I get up early and make my outside the city via train and towards the Dachau Concentration Camp. I have an idea of what to expect from museum exhibits I’d seen, books I’d read, and explanations I’d heard. However, soon after arriving, acquiring an audio tour, and making my way through the camp, I realize I had very little idea of what to expect. In terms of raw facts, most of what I am learning is not new, but my my reaction to the material is much stronger than ever before. Walking down a road that so many others had done before knowing that they might not survive long enough to walk back in the other direction, standing in a barracks that housed suffering prisoners whose life dreams had been condensed to being able to survive, and seeing images of dead bodies being rounded up by a tractor just steps away and only 60 to 70 years ago all make my stomach tighten and my neck tense. How can this have happened? How can someone get away with this, and on such a large scale?
I can barely look at the crematoria that were used to dispose of the dead bodies. These methods prove that killing had become so regular that the disposal of the dead was more troublesome than the killing itself. And eventually, even cremation was too burdensome leading to the use of mass graves. The scale of such murder makes it hard for me to understand each death on an individual basis until I walk around and begin reading stories of some of its prisoners. Each story is so real and seemingly so normal until their entrance into the camp. After this experience, I am not sure what to write to fully recall my emotions in the future; however, capturing such an experience with words may be nearly impossible. This explains why I was unprepared at the beginning of today despite having learned much about the Holocaust before my arrival.

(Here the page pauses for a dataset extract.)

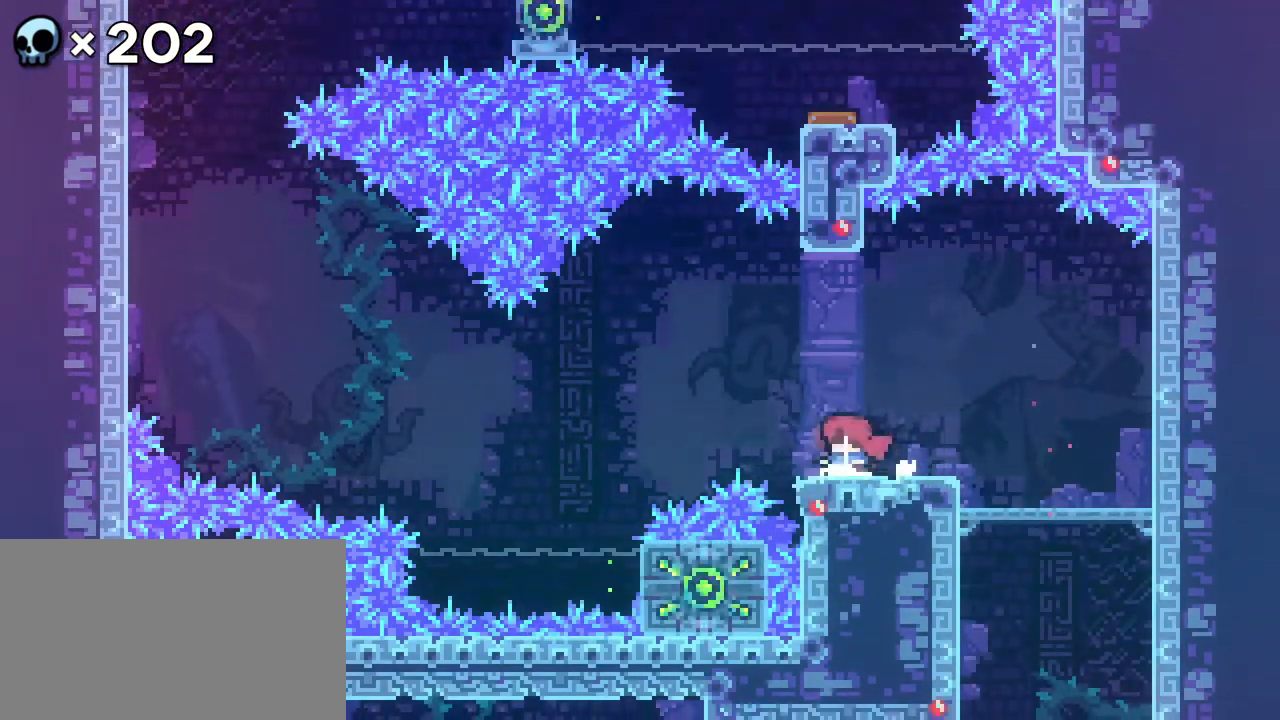
{"buttons": ["A", "R2", "DPAD_LEFT"], "events": [[50, "DPAD_DOWN", "up"], [67, "B", "up"], [283, "DPAD_LEFT", "down"], [367, "A", "down"]]}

The Dachau Concentration Camp was the first one opened in Germany back in 1933. It later served as a model and training ground for future Nazi concentration camps. The camp contains records of over 200,000 prisoners and almost 32,000 deaths between 1933 and 1945.
Summing up many of my emotions after my visit, the last line from a book titled “The Book Thief” that I pick up at the shop outside Dachau reads, “I am haunted by humans.”